I received this one from Gary Hallock. It's new, it's new to me, anyway (as Gary says, that's nearly the same thing).


I'm probably gonna show my ignorance here but then I never claimed to have anything like the intimate relationship with shaggies that Alan Combs has. From sources outside of PUNY I recently received a large batch of jokes, etc., including a few shaggies I'd not seen before (very rare) I wonder if someone out there is actually producing new ones? Naaaah! - GARY HALLOCK

Ty Cobb, after his illustrious baseball career, had a lot of trouble finding work. Back in the time Ty Cobb played baseball, even the greatest of stars earned very little, and Ty was unable to save any money to live on when his career was over. In desperation, he applied for a position as a chef at a retirement home, even though he was never trained as a chef. Throughout the interview, he was asked several times whether or not he was really a chef, and he lied each time, feeling more and more guilty about his cowardly deceit. In the end, however, he got the job.

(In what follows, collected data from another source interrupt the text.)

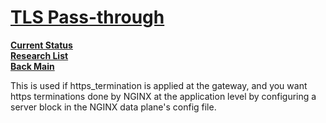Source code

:# **[TLS Pass-through](https://docs.nginx.com/nginx-gateway-fabric/how-to/traffic-management/tls-passthrough/)**

**[Current Status](../../../development/status/weekly/current_status.md)**\
**[Research List](../../../research/research_list.md)**\
**[Back Main](../../../README.md)**

This is used if https_termination is applied at the gateway, and you want https terminations done by NGINX at the application level by configuring a server block in the NGINX data plane's config file.

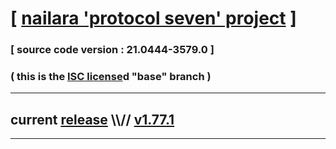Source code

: 
# [ [nailara 'protocol seven' project](http://nailara.network/) ]

### [ source code version : 21.0444-3579.0 ]

### ( this is the [ISC license](license)d "base" branch )
---
## current [release](https://github.com/taekiten/nailara/releases) \\\\// [v1.77.1](https://github.com/taekiten/nailara/releases/tag/v1.77.1)
---
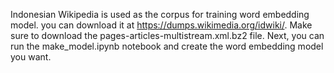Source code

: Indonesian Wikipedia is used as the corpus for training word embedding model. you can download it at https://dumps.wikimedia.org/idwiki/. Make sure to download the pages-articles-multistream.xml.bz2 file. Next, you can run the make_model.ipynb notebook and create the word embedding model you want.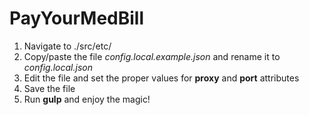 # PayYourMedBill

1. Navigate to ./src/etc/
2. Copy/paste the file *config.local.example.json* and rename it to *config.local.json*
3. Edit the file and set the proper values for **proxy** and **port** attributes
4. Save the file
5. Run **gulp** and enjoy the magic!
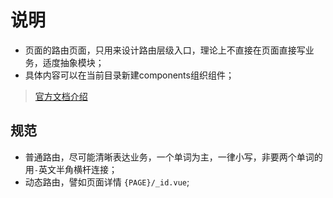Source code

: # 说明

- 页面的路由页面，只用来设计路由层级入口，理论上不直接在页面直接写业务，适度抽象模块；
- 具体内容可以在当前目录新建components组织组件；

> [官方文档介绍](https://nuxtjs.org/guide/routing)

## 规范

- 普通路由，尽可能清晰表达业务，一个单词为主，一律小写，非要两个单词的用`-`英文半角横杆连接；
- 动态路由，譬如页面详情 `{PAGE}/_id.vue`;
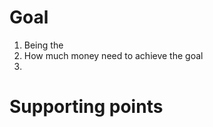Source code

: # Goal
1. Being the 
2. How much money need to achieve the goal
3. 

# Supporting points

<!--stackedit_data:
eyJoaXN0b3J5IjpbNzc3ODM0MDRdfQ==
-->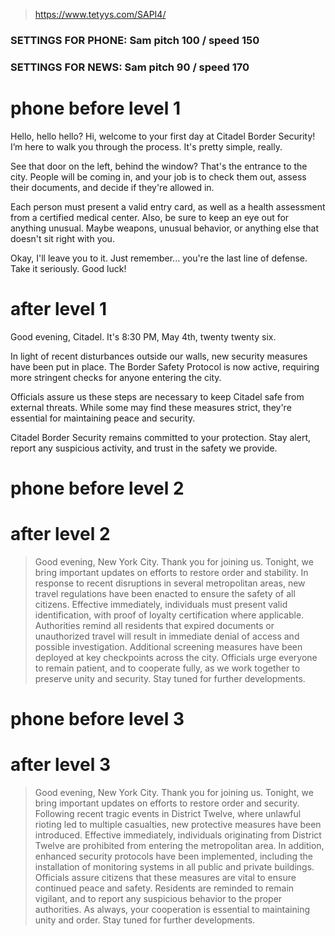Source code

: > https://www.tetyys.com/SAPI4/

### SETTINGS FOR PHONE: Sam pitch 100 / speed 150
### SETTINGS FOR NEWS: Sam pitch 90 / speed 170

# phone before level 1

Hello, hello hello? Hi, welcome to your first day at Citadel Border Security! I’m here to walk you through the process. It's pretty simple, really.

See that door on the left, behind the window? That's the entrance to the city. People will be coming in, and your job is to check them out, assess their documents, and decide if they're allowed in.

Each person must present a valid entry card, as well as a health assessment from a certified medical center. Also, be sure to keep an eye out for anything unusual. Maybe weapons, unusual behavior, or anything else that doesn't sit right with you.

Okay, I'll leave you to it. Just remember... you're the last line of defense. Take it seriously. Good luck!

# after level 1

Good evening, Citadel. It's 8:30 PM, May 4th, twenty twenty six.

In light of recent disturbances outside our walls, new security measures have been put in place. The Border Safety Protocol is now active, requiring more stringent checks for anyone entering the city.

Officials assure us these steps are necessary to keep Citadel safe from external threats. While some may find these measures strict, they're essential for maintaining peace and security.

Citadel Border Security remains committed to your protection. Stay alert, report any suspicious activity, and trust in the safety we provide.

# phone before level 2



# after level 2

> Good evening, New York City. Thank you for joining us. Tonight, we bring important updates on efforts to restore order and stability. In response to recent disruptions in several metropolitan areas, new travel regulations have been enacted to ensure the safety of all citizens. Effective immediately, individuals must present valid identification, with proof of loyalty certification where applicable. Authorities remind all residents that expired documents or unauthorized travel will result in immediate denial of access and possible investigation. Additional screening measures have been deployed at key checkpoints across the city. Officials urge everyone to remain patient, and to cooperate fully, as we work together to preserve unity and security. Stay tuned for further developments.

# phone before level 3



# after level 3

> Good evening, New York City. Thank you for joining us. Tonight, we bring important updates on efforts to restore order and security. Following recent tragic events in District Twelve, where unlawful rioting led to multiple casualties, new protective measures have been introduced. Effective immediately, individuals originating from District Twelve are prohibited from entering the metropolitan area. In addition, enhanced security protocols have been implemented, including the installation of monitoring systems in all public and private buildings. Officials assure citizens that these measures are vital to ensure continued peace and safety. Residents are reminded to remain vigilant, and to report any suspicious behavior to the proper authorities. As always, your cooperation is essential to maintaining unity and order. Stay tuned for further developments.
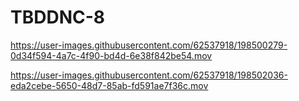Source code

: # TBDDNC-8

https://user-images.githubusercontent.com/62537918/198500279-0d34f594-4a7c-4f90-bd4d-6e38f842be54.mov



https://user-images.githubusercontent.com/62537918/198502036-eda2cebe-5650-48d7-85ab-fd591ae7f36c.mov

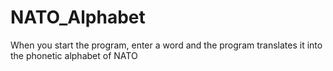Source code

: # NATO_Alphabet
When you start the program, enter a word and the program translates it into the phonetic alphabet of NATO

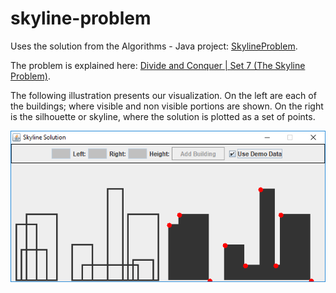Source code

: # skyline-problem

Uses the solution from the Algorithms - Java project: [SkylineProblem](https://github.com/TheAlgorithms/Java/tree/master/SkylineProblem).

The problem is explained here: [Divide and Conquer | Set 7 (The Skyline Problem)](https://www.geeksforgeeks.org/divide-and-conquer-set-7-the-skyline-problem/).

The following illustration presents our visualization. On the left are each of the buildings; where visible and non visible portions are shown. On the right is the silhouette or skyline, where the solution is plotted as a set of points.

![Example](images/demo.png)
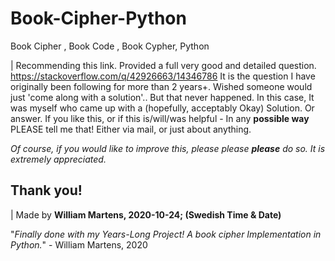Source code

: # Book-Cipher-Python
Book Cipher , Book Code , Book Cypher, Python


| Recommending this link. Provided a full very good and detailed question. https://stackoverflow.com/q/42926663/14346786
It is the question I have originally been following for more than 2 years+.  Wished someone would just 'come along with a solution'.. But that never happened.
In this case, It was myself who came up with a (hopefully, acceptably Okay) Solution. Or answer.
If you like this, or if this is/will/was helpful - In any **possible way** PLEASE tell me that! Either via mail, or just about anything.

*Of course, if you would like to improve this, please please **please** do so. It is extremely appreciated.*


Thank you!
---------


| Made by **William Martens, 2020-10-24; (Swedish Time & Date)**

"*Finally done with my Years-Long Project! A book cipher Implementation in Python.*" - William Martens, 2020
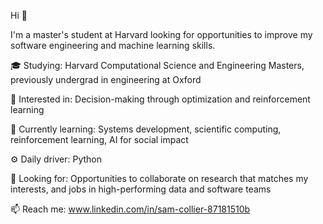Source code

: Hi 👋

I'm a master's student at Harvard looking for opportunities to improve my software engineering and machine learning skills.

🎓 Studying: Harvard Computational Science and Engineering Masters, previously undergrad in engineering at Oxford<br />

👀 Interested in: Decision-making through optimization and reinforcement learning<br />

🌱 Currently learning: Systems development, scientific computing, reinforcement learning, AI for social impact<br />

⚙️ Daily driver: Python<br />

🏢 Looking for: Opportunities to collaborate on research that matches my interests, and jobs in high-performing data and software teams<br />

📫 Reach me: www.linkedin.com/in/sam-collier-87181510b<br />

<!---
colliers95/collier\95 is a ✨ special ✨ repository because its `README.md` (this file) appears on your GitHub profile.
You can click the Preview link to take a look at your changes.
--->
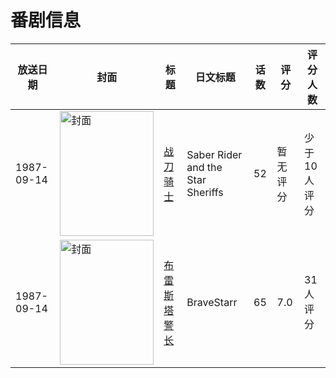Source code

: # 番剧信息

|放送日期|封面|标题|日文标题|话数|评分|评分人数|
|---|---|---|---|---|---|---|
|1987-09-14|<img src="https://lain.bgm.tv/pic/cover/c/4f/71/32267_NLn8o.jpg" alt="封面" style="width:150px;height:200px;object-fit:cover;">|[战刀骑士](https://bangumi.tv/subject/32267)|Saber Rider and the Star Sheriffs|52|暂无评分|少于10人评分|
|1987-09-14|<img src="https://lain.bgm.tv/pic/cover/c/02/0a/77136_gp4G4.jpg" alt="封面" style="width:150px;height:200px;object-fit:cover;">|[布雷斯塔警长](https://bangumi.tv/subject/77136)|BraveStarr|65|7.0|31人评分|
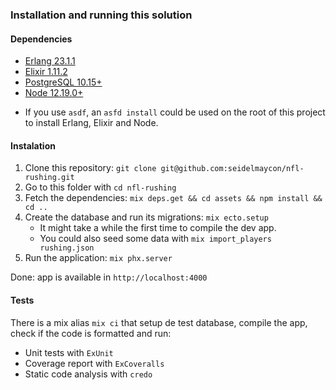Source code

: ### Installation and running this solution

#### Dependencies
* [Erlang 23.1.1](https://www.erlang.org/downloads)
* [Elixir 1.11.2](https://elixir-lang.org/install.html)
* [PostgreSQL 10.15+](https://www.postgresql.org/download/)
* [Node 12.19.0+](https://nodejs.org/en/)

- If you use `asdf`, an `asfd install` could be used on the root of this project to install Erlang, Elixir and Node.

#### Instalation

1. Clone this repository: `git clone git@github.com:seidelmaycon/nfl-rushing.git`
2. Go to this folder with `cd nfl-rushing`
3. Fetch the dependencies: `mix deps.get && cd assets && npm install && cd ..`
5. Create the database and run its migrations: `mix ecto.setup`
   - It might take a while the first time to compile the dev app.
   - You could also seed some data with `mix import_players rushing.json`
6. Run the application: `mix phx.server`

Done: app is available in `http://localhost:4000`

#### Tests

There is a mix alias `mix ci` that setup de test database, compile the app, check if the code is formatted and run:
- Unit tests with `ExUnit`
- Coverage report with `ExCoveralls`
- Static code analysis with `credo`
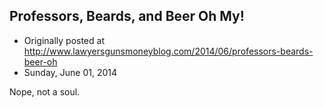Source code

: ## Professors, Beards, and Beer Oh My!

 * Originally posted at http://www.lawyersgunsmoneyblog.com/2014/06/professors-beards-beer-oh
 * Sunday, June 01, 2014

Nope, not a soul.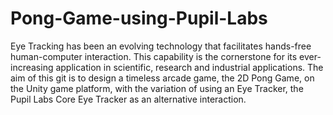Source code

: # Pong-Game-using-Pupil-Labs
Eye Tracking has been an evolving technology that facilitates hands-free human-computer interaction. This capability is the cornerstone for its ever-increasing application in scientific, research and industrial applications. The aim of this git is to design a timeless arcade game, the 2D Pong Game, on the Unity game platform, with the variation of using an Eye Tracker, the Pupil Labs Core Eye Tracker as an alternative interaction.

The first day of work, he was assigned to make baked brie for his elderly clients. Not knowing a thing about cooking, he threw the cheese in the oven and left it there for two hours while he took a nap, and the cheese got all brown and burned and inedible. Ty was awakened by the yelling manager, angrily pointing to the burned lump of cheese. "I thought you said you were a chef!" he shouted.

Ty began to stammer. "Oh! I lied sir! I was so scared of being unemployed!"

"Well, look what your lies did!" stormed the manager angrily. "Ty, your yellow fibbin' browned the old folks' brie!"